Muscular fatigue was determined by the calculation of the peak torque decline at 60°/s in knee extensors of the dominant leg. Therefore, we used the muscular fatigue index: FI% = [(peak torque of initial three repetitions−peak torque of final three repetitions)/peak torque of initial three repetitions] × 100, an adapted formula as described by Kannus25 to define the ability of an individual to maintain a level of performance. A high FI% indicates that muscles fatigue quickly. The peak torque of the first repetition overall was markedly lower than that of the second repetition, and it was considered as a first ‘attempt’ for the patient; it was omitted from the calculation of the initial peak torque values.

Additionally, we measured the ROM in the arm elevation with a goniometer in a standardized supine lying position to elicit the flexibility limitations after surgery in both the operated and healthy sides.

Participants were secured using thigh, pelvic, and torso straps to minimize extraneous body movements. The subjects were permitted to use the handlebars on both sides of the IsoMed 2000 chair (D&R Ferstl GmbH, Hemau, Germany) for additional stability during leg testing, but not for shoulder testing. For the MVIC testing, the participants were instructed to push as hard as possible against the fixed lever arm. Contraction time for MVIC was restricted to 6 s for each position.
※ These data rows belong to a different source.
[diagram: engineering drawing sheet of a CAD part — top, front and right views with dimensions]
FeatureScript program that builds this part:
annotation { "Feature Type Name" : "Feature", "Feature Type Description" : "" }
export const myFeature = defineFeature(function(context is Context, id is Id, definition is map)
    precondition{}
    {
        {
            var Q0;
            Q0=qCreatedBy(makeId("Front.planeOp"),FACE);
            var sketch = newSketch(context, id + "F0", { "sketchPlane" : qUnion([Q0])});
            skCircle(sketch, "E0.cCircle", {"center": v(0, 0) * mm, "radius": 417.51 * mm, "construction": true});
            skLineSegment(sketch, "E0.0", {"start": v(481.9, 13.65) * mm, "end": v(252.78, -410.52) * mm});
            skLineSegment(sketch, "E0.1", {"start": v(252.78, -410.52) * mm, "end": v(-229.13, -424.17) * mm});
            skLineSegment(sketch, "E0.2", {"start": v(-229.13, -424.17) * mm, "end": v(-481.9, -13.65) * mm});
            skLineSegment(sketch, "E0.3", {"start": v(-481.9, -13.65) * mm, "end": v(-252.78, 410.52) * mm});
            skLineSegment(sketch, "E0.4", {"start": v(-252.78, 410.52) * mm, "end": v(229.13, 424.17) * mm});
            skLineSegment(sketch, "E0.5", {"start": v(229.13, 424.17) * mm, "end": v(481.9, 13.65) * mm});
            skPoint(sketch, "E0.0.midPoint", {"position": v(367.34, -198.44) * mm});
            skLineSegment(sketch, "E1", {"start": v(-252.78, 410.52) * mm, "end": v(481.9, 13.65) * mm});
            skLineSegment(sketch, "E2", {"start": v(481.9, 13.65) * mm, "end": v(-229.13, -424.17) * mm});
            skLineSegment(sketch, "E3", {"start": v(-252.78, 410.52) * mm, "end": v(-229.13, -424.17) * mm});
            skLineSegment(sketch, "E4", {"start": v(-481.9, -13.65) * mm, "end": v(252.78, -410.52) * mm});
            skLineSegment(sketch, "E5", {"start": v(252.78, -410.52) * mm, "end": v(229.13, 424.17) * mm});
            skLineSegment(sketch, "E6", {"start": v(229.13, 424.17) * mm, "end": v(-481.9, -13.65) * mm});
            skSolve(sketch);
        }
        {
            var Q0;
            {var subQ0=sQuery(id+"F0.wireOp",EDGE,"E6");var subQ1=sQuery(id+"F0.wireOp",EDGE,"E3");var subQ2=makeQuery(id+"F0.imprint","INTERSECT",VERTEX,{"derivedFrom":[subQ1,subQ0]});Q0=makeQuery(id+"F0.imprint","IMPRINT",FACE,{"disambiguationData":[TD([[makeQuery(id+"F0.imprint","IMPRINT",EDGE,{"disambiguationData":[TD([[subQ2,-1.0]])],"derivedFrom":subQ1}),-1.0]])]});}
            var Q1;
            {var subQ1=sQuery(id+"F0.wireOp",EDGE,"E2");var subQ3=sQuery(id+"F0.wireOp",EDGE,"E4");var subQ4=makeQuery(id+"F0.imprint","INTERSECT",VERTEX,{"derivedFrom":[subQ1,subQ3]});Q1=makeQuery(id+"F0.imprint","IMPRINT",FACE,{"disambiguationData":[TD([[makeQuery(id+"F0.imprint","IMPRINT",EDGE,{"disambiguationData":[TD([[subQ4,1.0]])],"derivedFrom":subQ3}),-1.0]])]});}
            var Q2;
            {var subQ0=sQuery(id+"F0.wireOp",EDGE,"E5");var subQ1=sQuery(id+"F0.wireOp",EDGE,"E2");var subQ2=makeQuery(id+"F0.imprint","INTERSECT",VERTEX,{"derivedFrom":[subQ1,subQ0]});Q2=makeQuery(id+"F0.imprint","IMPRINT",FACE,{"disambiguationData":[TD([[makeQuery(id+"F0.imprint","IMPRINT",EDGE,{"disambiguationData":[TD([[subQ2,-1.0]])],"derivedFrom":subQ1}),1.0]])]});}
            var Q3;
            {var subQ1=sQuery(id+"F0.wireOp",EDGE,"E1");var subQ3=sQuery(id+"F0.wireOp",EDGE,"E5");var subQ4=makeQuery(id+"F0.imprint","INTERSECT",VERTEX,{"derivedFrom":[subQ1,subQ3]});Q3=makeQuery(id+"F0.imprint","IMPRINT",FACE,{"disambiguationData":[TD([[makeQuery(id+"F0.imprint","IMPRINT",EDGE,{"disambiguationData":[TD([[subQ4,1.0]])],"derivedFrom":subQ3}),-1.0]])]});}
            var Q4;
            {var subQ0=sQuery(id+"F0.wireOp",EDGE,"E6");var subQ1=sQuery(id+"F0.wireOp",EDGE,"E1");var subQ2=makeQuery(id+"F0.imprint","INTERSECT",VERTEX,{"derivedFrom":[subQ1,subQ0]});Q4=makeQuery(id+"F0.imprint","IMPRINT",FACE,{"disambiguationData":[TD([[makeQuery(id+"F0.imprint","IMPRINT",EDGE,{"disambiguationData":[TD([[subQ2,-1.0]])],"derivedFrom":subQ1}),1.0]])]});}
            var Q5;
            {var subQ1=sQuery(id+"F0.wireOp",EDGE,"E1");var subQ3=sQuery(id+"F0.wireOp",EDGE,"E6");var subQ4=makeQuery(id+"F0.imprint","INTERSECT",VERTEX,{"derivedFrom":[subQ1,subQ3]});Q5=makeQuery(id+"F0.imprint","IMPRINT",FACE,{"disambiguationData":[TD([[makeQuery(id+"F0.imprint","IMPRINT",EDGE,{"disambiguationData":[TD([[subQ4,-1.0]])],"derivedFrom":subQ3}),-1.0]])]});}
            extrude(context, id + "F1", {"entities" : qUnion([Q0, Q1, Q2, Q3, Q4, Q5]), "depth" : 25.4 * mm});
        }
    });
Each subject performed 10 maximal reciprocal contractions in both angular velocities for MIPT. During testing, both the subject and the instructor were able to see the strength curve on the monitor. Subjects were given verbal encouragement to generate the highest possible strength. Each torque artefact resulting from deceleration, which often exceeds the true peak torque, was removed by using a filter; only gravity‐corrected data were used for analysis.